More from the Star article:

“We’re not opposed to finding ways to move beyond multiple-choice testing,” Chantal Sundaram, a representative with Local 3902 of the Canadian Union of Public Employees, said yesterday. “But we think the best way to do that, to have more critical thinking and more long, written answers in introductory courses, is by hiring more teaching assistants. …

“This practice raises issues around our collective agreement and our workplace, but we believe it’s also an issue around the quality of education for the undergraduate students.”

Again, the union has a point. If multiple choice is not desireable and we accept Steve Joordens’ mission, what are the options when faced with 1500 students per term who want to take PSY100?

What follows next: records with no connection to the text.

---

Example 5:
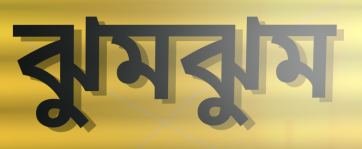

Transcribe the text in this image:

ঝুমঝুম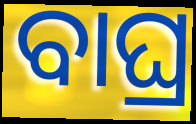
ବାଘ୍ର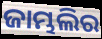
ଜାମ୍ଭଲିର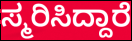
ಸ್ಮರಿಸಿದ್ದಾರೆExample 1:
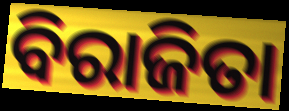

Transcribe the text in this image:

ବିରାଜିତା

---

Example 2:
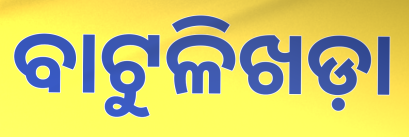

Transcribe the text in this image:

ବାଟୁଳିଖଡ଼ା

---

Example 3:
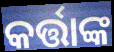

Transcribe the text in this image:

କର୍ତ୍ତାଙ୍କ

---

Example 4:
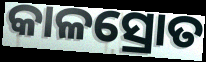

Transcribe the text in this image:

କାଳସ୍ରୋତ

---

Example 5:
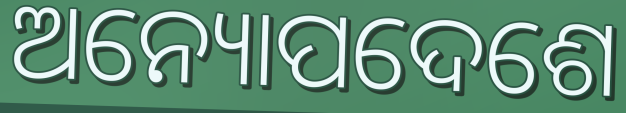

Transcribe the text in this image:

ଅନ୍ୟୋପଦେଶେ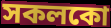
সকলকো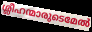
ശ്ലീഹന്മാരുടെമേൽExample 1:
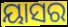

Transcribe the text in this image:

ୟାସର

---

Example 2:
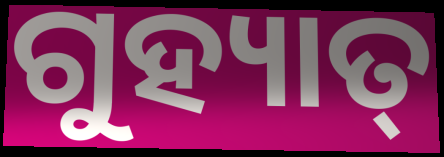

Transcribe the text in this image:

ଗୁହ୍ୟାତ୍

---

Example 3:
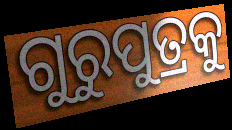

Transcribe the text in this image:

ଗୁରୁପୁତ୍ରକୁ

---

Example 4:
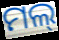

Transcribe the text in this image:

ମଲ୍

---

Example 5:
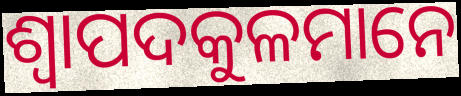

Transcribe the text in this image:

ଶ୍ୱାପଦକୁଳମାନେ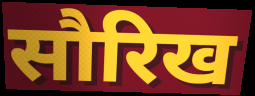
सौरिखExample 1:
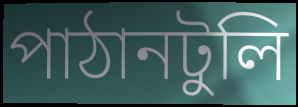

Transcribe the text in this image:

পাঠানটুলি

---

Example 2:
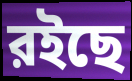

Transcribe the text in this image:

রইছে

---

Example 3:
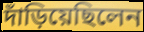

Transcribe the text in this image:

দাঁড়িয়েছিলেন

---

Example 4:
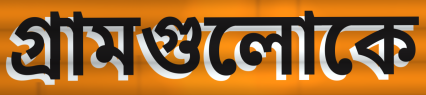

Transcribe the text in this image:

গ্রামগুলোকে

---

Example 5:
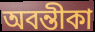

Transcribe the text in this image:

অবন্তীকাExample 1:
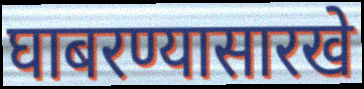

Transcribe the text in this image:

घाबरण्यासारखे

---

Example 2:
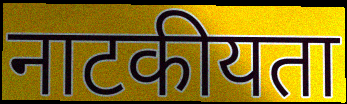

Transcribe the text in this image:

नाटकीयता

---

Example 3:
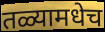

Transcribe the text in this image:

तळ्यामधेच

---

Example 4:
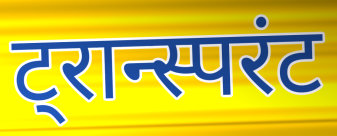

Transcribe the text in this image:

ट्रान्स्परंट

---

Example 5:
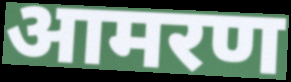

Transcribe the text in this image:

आमरण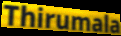
Thirumala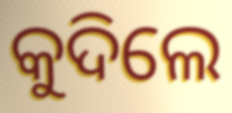
କୁଦିଲେ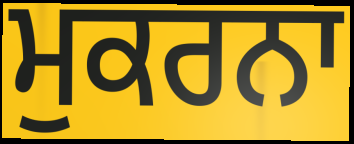
ਮੁਕਰਨਾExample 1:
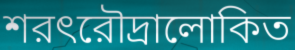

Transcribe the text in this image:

শরৎরৌদ্রালোকিত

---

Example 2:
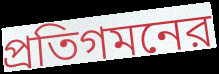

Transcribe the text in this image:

প্রতিগমনের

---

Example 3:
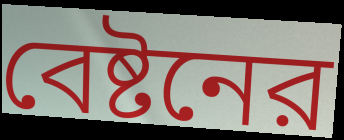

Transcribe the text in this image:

বেষ্টনের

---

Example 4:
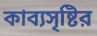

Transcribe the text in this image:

কাব্যসৃষ্টির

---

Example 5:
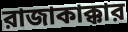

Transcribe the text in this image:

রাজাকাক্কার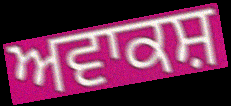
ਅਵਾਕਸ਼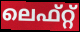
ലെഫ്റ്റ്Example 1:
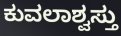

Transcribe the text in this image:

ಕುವಲಾಶ್ವಸ್ತು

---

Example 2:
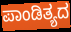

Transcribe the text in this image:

ಪಾಂಡಿತ್ಯದ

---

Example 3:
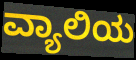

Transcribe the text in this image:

ವ್ಯಾಲಿಯ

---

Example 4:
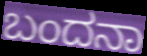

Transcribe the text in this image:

ಬಂದನಾ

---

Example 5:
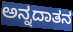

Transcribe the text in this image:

ಅನ್ನದಾತನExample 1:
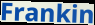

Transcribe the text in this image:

Frankin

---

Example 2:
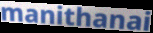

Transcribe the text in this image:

manithanai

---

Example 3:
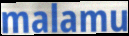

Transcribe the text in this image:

malamu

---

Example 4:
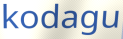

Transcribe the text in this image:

kodagu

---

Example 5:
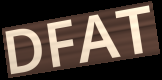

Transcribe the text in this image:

DFAT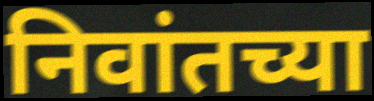
निवांतच्याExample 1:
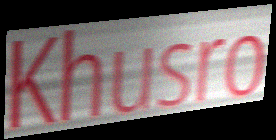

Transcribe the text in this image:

Khusro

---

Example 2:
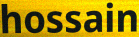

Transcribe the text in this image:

hossain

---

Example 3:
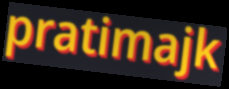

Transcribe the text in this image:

pratimajk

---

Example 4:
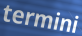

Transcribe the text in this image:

The basic structure of the system Steve Joordens created is, I think, sound; students can still read and evaluate each other’s work, I think, it just can’t translate directly into a grade. It seems to me. I hadn’t considered how very carefully we need to tread when moving interactive internet applications into the classroom in a deeply unionized environment. I’ve always been on the side of hiring more TAs when technology is involved rather than fewer; the more feedback from official, experienced sources, the better.

This grievance is definitely one to grow on.

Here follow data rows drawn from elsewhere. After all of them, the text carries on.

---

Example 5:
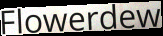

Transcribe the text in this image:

FlowerdewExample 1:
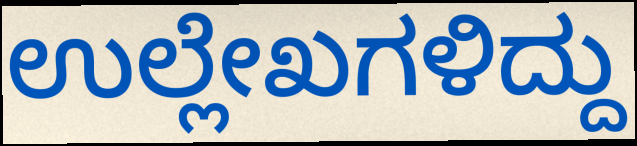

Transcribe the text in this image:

ಉಲ್ಲೇಖಗಳಿದ್ದು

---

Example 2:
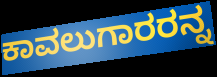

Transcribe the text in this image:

ಕಾವಲುಗಾರರನ್ನ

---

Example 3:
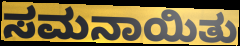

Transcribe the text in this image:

ಸಮನಾಯಿತು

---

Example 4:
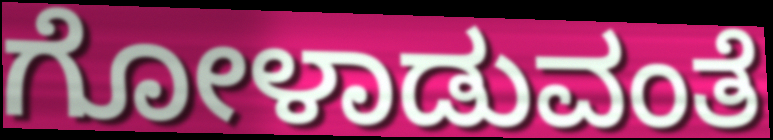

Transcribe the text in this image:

ಗೋಳಾಡುವಂತೆ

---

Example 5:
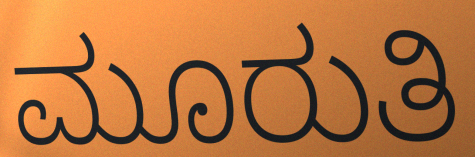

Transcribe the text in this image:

ಮೂರುತಿ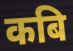
कबि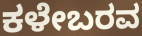
ಕಳೇಬರವ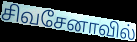
சிவசேனாவில்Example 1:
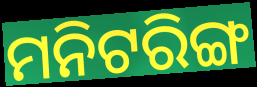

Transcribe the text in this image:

ମନିଟରିଙ୍ଗ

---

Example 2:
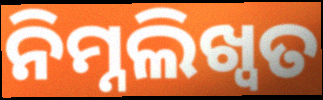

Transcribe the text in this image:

ନିମ୍ନଲିଖ୍ବତ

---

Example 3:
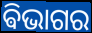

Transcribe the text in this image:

ଵିଭାଗର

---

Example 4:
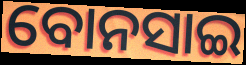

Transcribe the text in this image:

ବୋନସାଇ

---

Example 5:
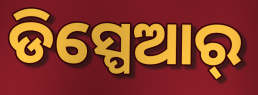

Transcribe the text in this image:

ଡିସ୍ପେଆର୍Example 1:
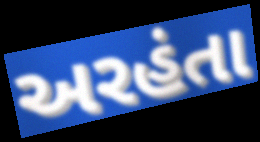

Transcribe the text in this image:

અરહંતા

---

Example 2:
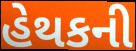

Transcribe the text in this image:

હેથકની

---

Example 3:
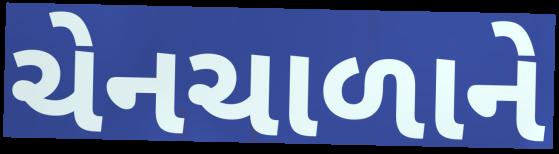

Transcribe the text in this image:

ચેનચાળાને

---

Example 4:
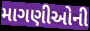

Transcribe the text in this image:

માગણીઓની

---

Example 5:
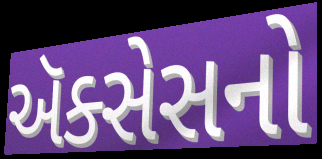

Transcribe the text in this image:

ઍક્સેસનો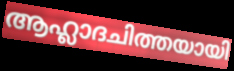
ആഹ്ലാദചിത്തയായി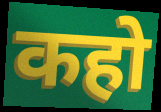
कहो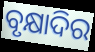
ବୃକ୍ଷାଦିର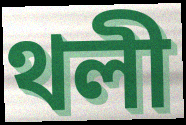
থলী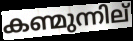
കണ്മുന്നില്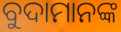
ବୁଦାମାନଙ୍କ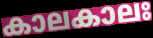
കാലകാലഃ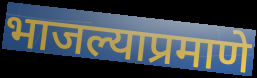
भाजल्याप्रमाणे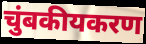
चुंबकीयकरणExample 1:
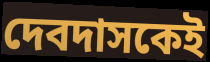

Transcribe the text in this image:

দেবদাসকেই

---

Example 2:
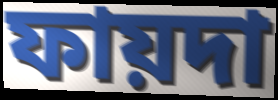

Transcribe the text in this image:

ফায়দা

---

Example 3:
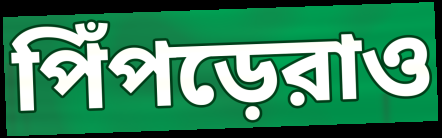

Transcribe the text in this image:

পিঁপড়েরাও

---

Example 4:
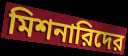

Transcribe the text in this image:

মিশনারিদের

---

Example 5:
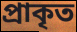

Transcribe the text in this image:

প্রাকৃত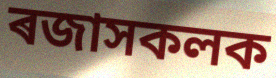
ৰজাসকলকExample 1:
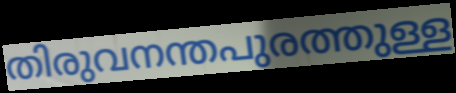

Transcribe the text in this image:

തിരുവനന്തപുരത്തുള്ള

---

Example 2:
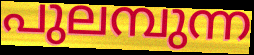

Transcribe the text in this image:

പുലമ്പുന്ന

0 thoughts on “Sometimes, Web 2.0 Hurts

  1. I wanted to add one point for your readers to consider, a wrinkle that makes this all even more interesting to consider. While I did indeed – perhaps stupidly it now seems – point out some of the economic value of the peer-to-peer approach, it was not instituted for economic value at all. It was instituted because it provides a method of teaching thinking and communication skills that is generally regarded as superior, yup superior, to TA grading. That is, by applying critical analysis skills (call that marking if you like) to written pieces that vary from poorly to well written, students gain extremely valuable skills that they can then apply to their own work. Thus, the grading component of the assignments may be where the true learning is occurring. So then, should this component be lost in an institution that is devoted to learning?

    One other footnote to this story; in some of the press articles on this issue there has been an implication that students feel this form of grading is unfair. I now offer to remark any student’s assignment who feels they were unfairly graded. In the first assignment, about 14 of 1400 plus students took my up on my offer. In the second assignment about 3 students took me up on my offer. My points being (1) the vast majority of students seem to be at least reasonably content with this form of grading practice and (2) those that are not happy with it can have the instructor personally mark their work even in a class of more than 1400 students.

    As I have said before, both myself and my partner in these endeavours – Dwayne Pare – remain extremely proud of peerScholar and the enhancement it brings to the education we are paid to provide. And I do appreciate you all considering this issue deeply.

    Rochelle: Thanks for the comment, Steve. I agree completely that what you’re doing is better than the alternative. Anything that gets students to read and think critically is a step forward. And I think you and Dwayne should indeed be proud of your work; it’s incredibly impressive and innovative. I’m quite confident that the project will manage to pull through, because you’re hitting a nerve, bridging a gap that’s existed in academia for a long time. I think the comments from students that the Star quoted are indicative of the fact that students would much rather do this kind of work than memorize and regurgitate, and are in fact excited to do it. You’re clearly on the right track. All the best to you.